In a series of letters, most apparently surviving, Hammond wrote in detail to his parents about his travels. He had practical support, and an introduction to Sir Kenelm Digby, from Henry Holden in Paris, Holden being a good friend of Lady Mary Stanley, mother of Thomas Stanley and sister of Anthony Hammond, William's father. He carried out some research on French silk manufacturing, at the request of Edward Digges, his mother's brother. Jonas Moore, a family friend, sent Hammond a mathematical problem; he disclaimed any remaining competence in mathematics, and passed it to Digby to circulate among French mathematicians.

Hammond had a companion "Cosin Bowyer" for some of the way, able to lend him money, and "Heir of Camberwell". Following Brennan, this was a son of Sir Edmund Bowyer of Camberwell Green, who had married Hammond's great-aunt Hester Aucher, sister of Elizabeth Aucher. Sir Edmund's heir Anthony Bowyer, a future barrister and politician, matriculated at Christ Church, Oxford in 1651. Boywer fell ill with smallpox at Nîmes, and Hammond tended him there in September and October 1657. He commented on the banking of the River Rhône, compared to that used in the Fens.

==Later life==
According to Alumni Oxonienses, he may be the William Hammond who entered Gray's Inn, in 1663. Hammond mentions his chamber, in Gray's Inn. William Hammond, Esq. occurs as an "Old Adventurer" in a petition to Charles II concerned with the Great Level of the Fens. John Collins commented in a 1677 letter to John Wallis that Hammond was a "great lover" of mathematics.

==Family==
Hammond married, as her second husband, Elizabeth, daughter of Sir John Marsham, 1st Baronet. Marsham's wife Elizabeth was a sister of Anthony Hammond, his father, so this was a marriage of first cousins. The children of this marriage were three sons, one of whom died young, and two daughters: their daughter Anne married William Wotton, and Elizabeth married Oliver St John, son of Sir Oliver St John (died 1673), the judge. The eldest son William succeeded his father. By a second marriage Hammond had no children.

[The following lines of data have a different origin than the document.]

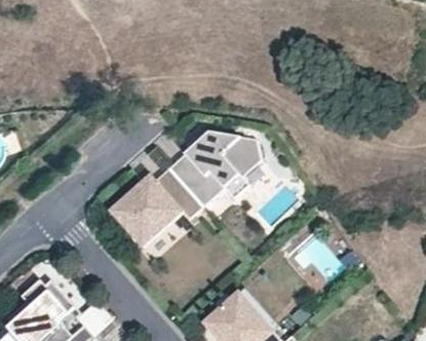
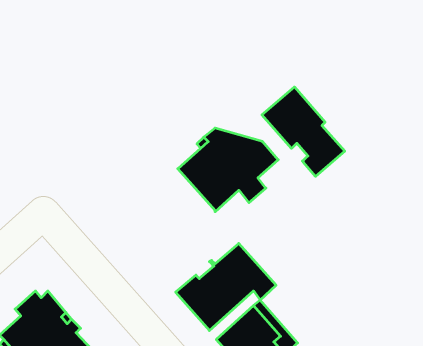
building: none -> [262,87,345,176]
building: [111,168,202,248] -> [176,243,276,331]

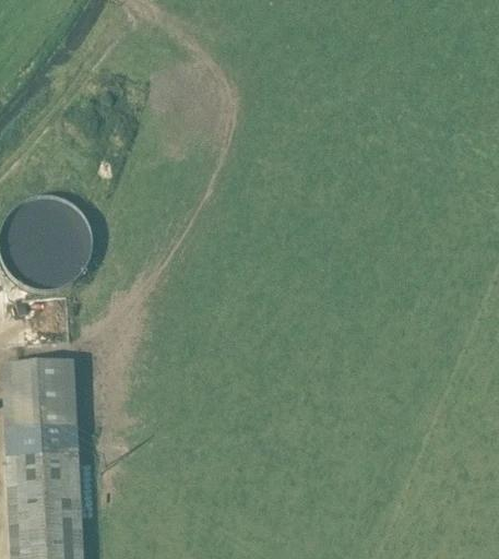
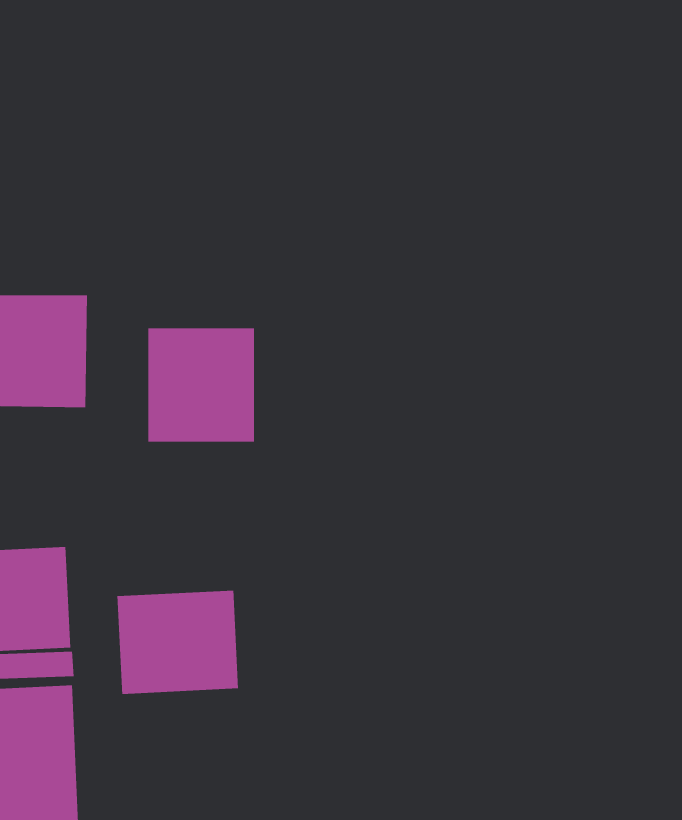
building: none -> [148,328,254,443]
building: none -> [117,590,239,695]

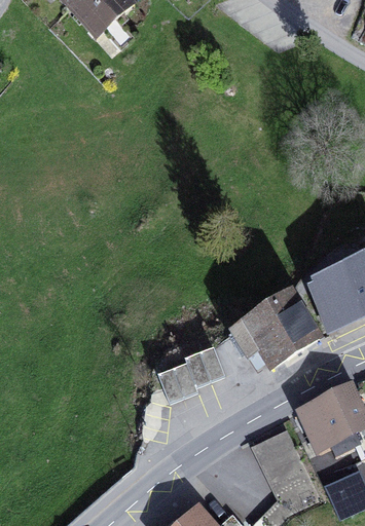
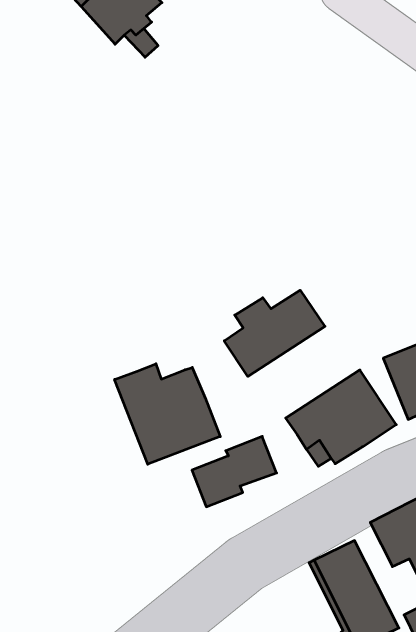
building: none -> [224,290,325,376]
building: none -> [115,364,220,464]

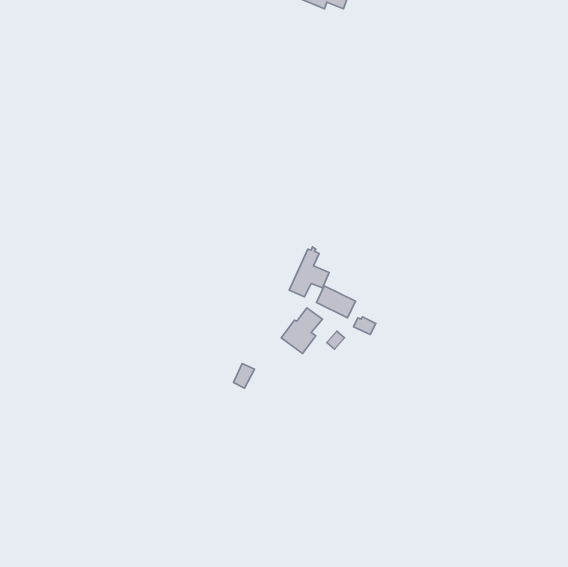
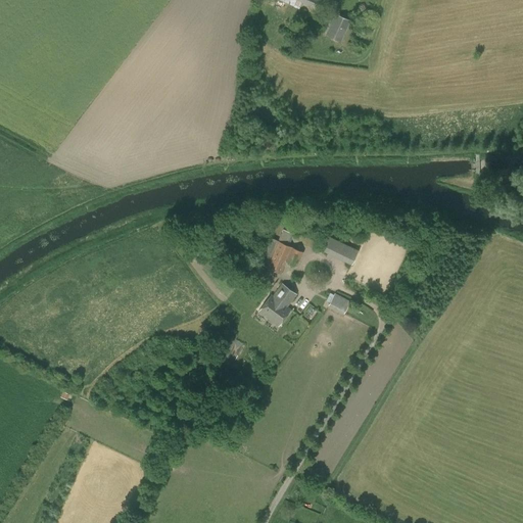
building: none -> [324,12,350,42]
building: [316,286,355,318] -> [322,235,358,265]

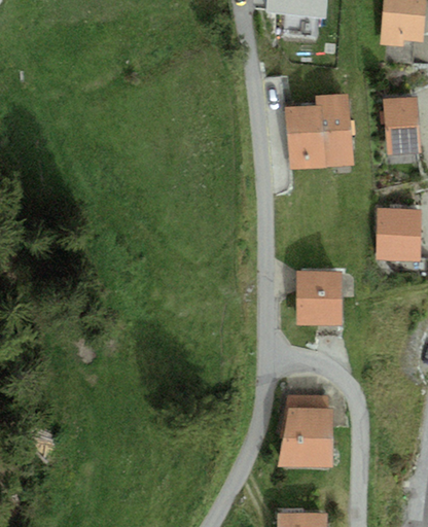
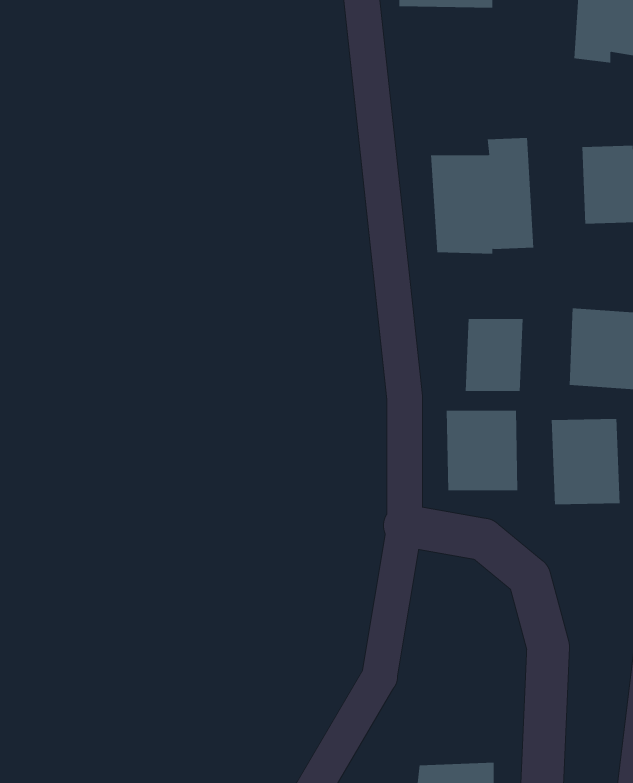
building: none -> [465,318,523,392]
building: none -> [551,418,620,505]
building: [278,398,334,459] -> none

==="Cosin Gabriell Richards"===

A possible relative, Gabriel Richards, is mentioned in William Hammond's letters as a "cousin". Some unresolved issues remain about the putative family connection.

==William Hammond FRS==
Hunter gives as definite information on William Hammond the Fellow of the Royal Society: the date of admission in 1661; the description "Kentish gentleman"; and activity in the Society to 1681. The suggestion that William Hammond FRS, of Kent, had travelled abroad as education for a future physician occurred in the 1792 Topographical Miscellanies of Samuel Egerton Brydges. His uncle the poet, also mentioned by Hunter, is thought to have died c.1655.

==Legacy==
Hammond's letters from his tour survive in two copies. One set, which passed through the hands of Bruce Ingram, is in the Brotherton Collection of the University of Leeds. A second set was copied by an unknown person, placed only as a first cousin of Lady Elizabeth Lombe, wife of Sir Thomas Lombe, in the middle years of the 18th century. It is in the British Library.